— Given entries —
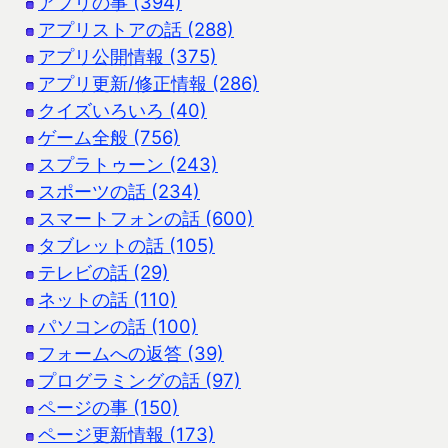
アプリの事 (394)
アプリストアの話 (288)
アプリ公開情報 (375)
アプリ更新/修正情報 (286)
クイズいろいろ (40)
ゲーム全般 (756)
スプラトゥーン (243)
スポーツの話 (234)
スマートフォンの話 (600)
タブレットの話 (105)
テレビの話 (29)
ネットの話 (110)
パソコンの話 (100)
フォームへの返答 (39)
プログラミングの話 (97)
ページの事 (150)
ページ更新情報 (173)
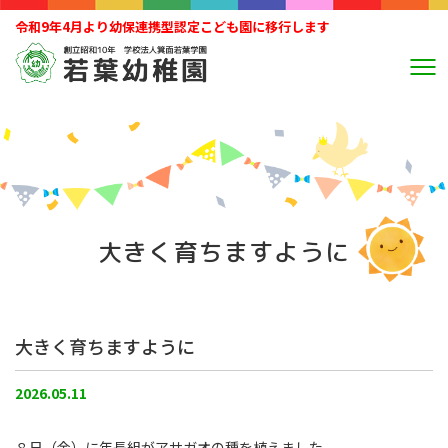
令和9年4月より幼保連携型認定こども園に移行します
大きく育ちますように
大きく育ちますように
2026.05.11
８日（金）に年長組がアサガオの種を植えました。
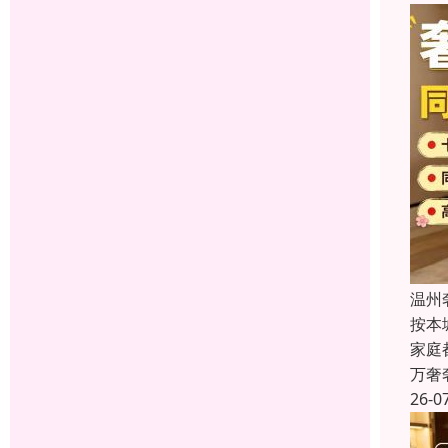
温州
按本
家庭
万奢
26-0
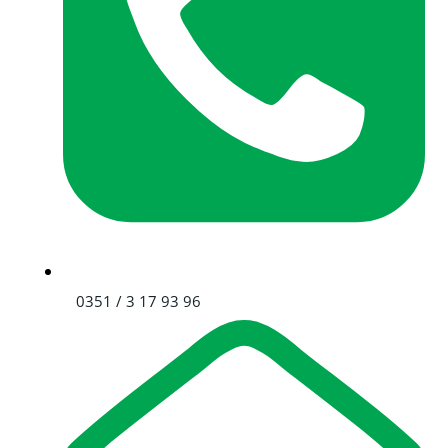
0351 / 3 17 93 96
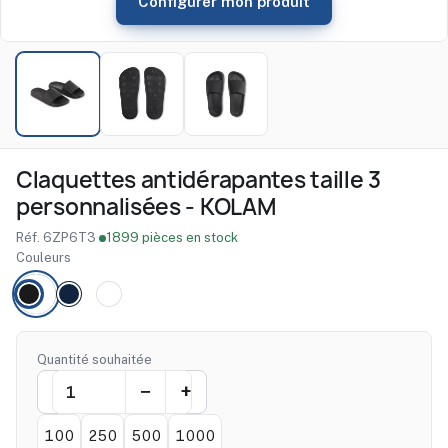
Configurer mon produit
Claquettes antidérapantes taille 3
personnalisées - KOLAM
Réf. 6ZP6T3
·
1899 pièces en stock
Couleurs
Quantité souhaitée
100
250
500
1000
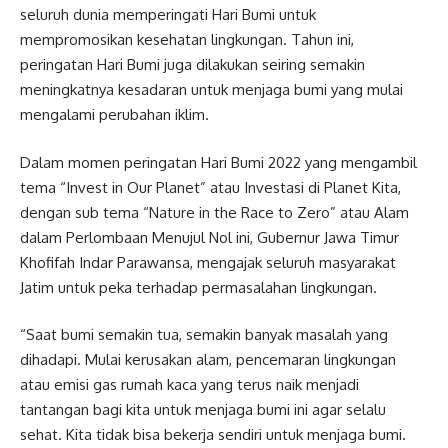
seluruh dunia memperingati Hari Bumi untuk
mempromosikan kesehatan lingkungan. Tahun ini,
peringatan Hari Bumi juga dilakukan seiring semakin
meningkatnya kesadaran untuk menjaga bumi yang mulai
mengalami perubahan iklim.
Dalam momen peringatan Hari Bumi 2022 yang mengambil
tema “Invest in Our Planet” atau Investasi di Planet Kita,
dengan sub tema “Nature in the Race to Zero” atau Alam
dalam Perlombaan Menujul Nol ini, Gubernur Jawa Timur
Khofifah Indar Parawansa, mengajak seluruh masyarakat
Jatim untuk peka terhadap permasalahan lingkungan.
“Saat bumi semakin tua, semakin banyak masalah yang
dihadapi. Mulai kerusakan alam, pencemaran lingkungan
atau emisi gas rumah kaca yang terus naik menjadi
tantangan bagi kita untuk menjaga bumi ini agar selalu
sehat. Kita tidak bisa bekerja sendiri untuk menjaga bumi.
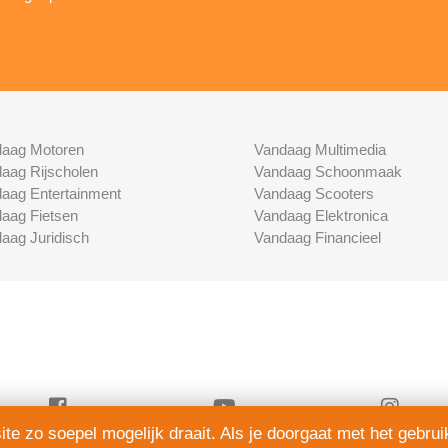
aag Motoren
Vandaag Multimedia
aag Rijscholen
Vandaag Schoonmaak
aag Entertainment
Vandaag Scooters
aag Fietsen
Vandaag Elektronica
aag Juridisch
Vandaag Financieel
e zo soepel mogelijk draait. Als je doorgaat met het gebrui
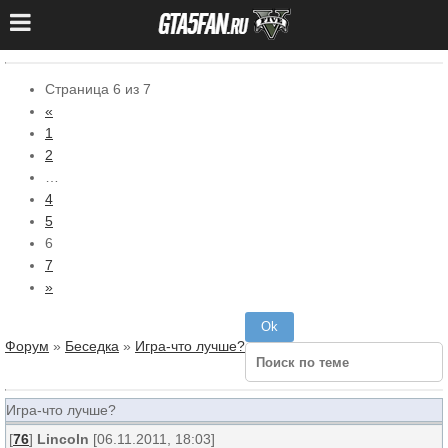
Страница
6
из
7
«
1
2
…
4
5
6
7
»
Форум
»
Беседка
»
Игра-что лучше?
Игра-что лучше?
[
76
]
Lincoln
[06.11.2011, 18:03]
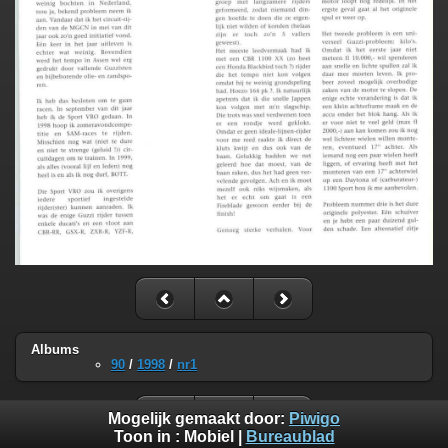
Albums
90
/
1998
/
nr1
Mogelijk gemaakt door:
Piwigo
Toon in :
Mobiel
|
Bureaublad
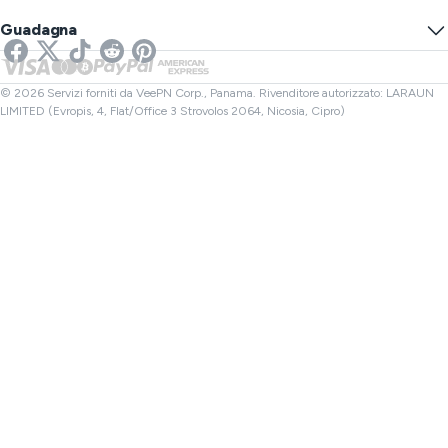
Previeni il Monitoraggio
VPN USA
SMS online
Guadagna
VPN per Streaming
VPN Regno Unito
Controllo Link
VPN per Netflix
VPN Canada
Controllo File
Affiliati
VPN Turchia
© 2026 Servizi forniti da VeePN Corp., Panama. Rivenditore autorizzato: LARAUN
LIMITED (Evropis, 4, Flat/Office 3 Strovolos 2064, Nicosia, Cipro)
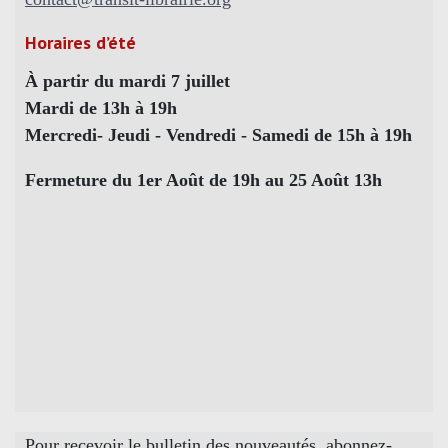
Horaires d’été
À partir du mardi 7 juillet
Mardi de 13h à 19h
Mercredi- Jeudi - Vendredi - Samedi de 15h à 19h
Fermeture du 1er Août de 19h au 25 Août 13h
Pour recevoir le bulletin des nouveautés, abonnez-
* * *
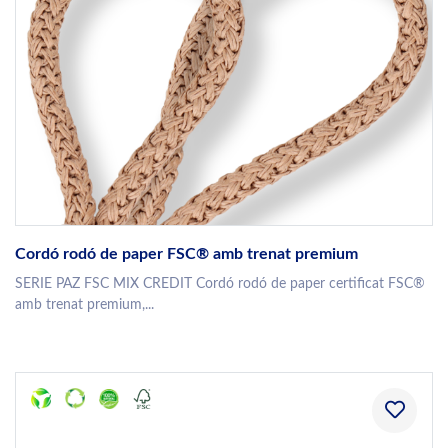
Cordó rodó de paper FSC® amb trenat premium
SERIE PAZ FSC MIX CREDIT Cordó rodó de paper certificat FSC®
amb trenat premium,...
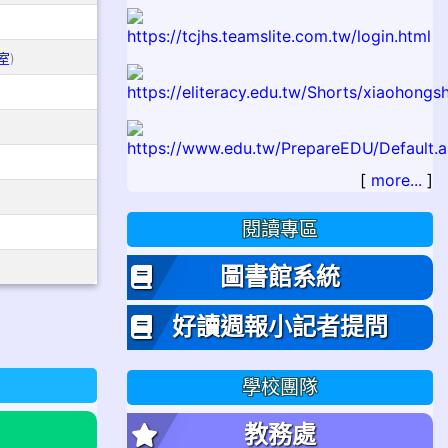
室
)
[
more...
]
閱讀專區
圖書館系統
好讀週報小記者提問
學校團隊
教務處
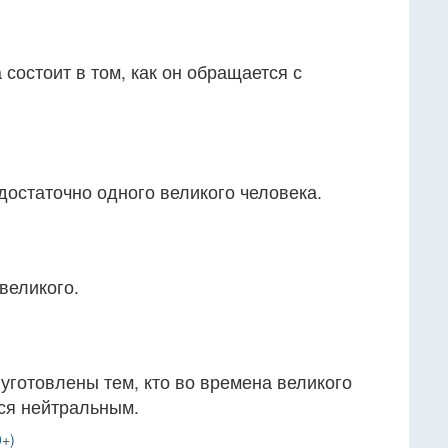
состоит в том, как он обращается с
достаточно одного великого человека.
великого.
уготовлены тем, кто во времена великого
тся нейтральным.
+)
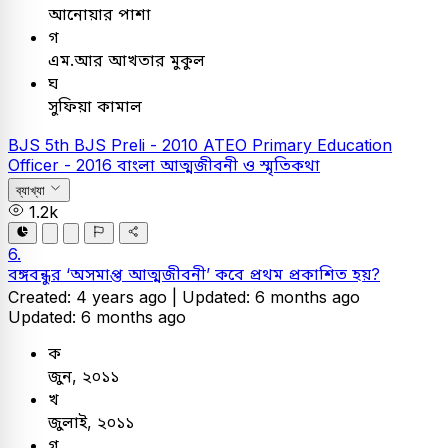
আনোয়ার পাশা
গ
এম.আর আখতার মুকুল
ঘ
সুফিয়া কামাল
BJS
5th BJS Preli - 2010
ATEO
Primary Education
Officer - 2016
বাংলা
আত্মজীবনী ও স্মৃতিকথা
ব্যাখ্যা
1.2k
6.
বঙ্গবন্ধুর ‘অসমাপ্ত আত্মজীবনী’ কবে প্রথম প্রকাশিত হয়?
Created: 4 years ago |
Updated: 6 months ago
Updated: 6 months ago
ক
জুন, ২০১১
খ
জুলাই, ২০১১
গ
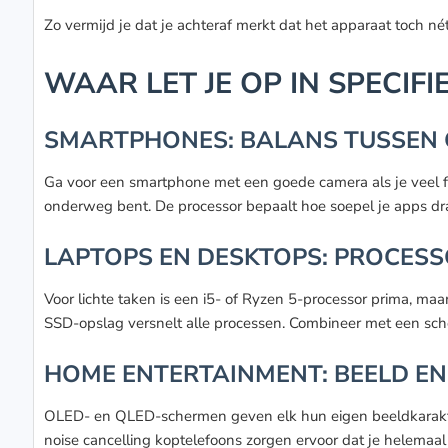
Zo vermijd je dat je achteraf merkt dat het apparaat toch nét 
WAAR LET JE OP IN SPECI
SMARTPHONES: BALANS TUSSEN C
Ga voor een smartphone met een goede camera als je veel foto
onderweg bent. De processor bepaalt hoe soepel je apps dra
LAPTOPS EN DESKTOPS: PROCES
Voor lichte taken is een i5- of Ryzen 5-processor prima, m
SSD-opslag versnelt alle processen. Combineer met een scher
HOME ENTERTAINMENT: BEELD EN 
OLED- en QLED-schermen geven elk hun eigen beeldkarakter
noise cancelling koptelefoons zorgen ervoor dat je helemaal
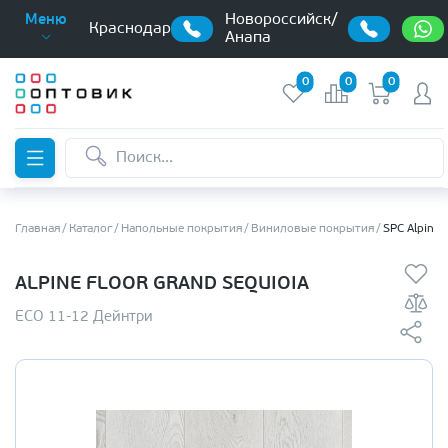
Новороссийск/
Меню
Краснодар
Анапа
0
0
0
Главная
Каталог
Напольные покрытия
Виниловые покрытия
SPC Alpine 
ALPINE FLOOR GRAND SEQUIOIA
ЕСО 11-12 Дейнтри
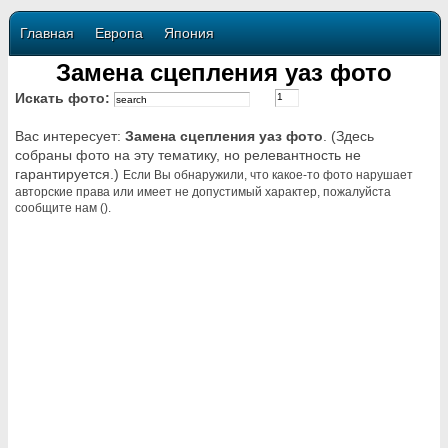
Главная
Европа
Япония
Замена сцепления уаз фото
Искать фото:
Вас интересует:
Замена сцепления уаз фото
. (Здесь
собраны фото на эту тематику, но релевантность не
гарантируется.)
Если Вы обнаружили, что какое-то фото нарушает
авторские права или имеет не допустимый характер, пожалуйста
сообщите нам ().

— Work required —
Among the lines of the data above, find those with the word "rodó" and show them.

— Exercise answer —
Cordó rodó de paper FSC® amb trenat premium
SERIE PAZ FSC MIX CREDIT Cordó rodó de paper certificat FSC®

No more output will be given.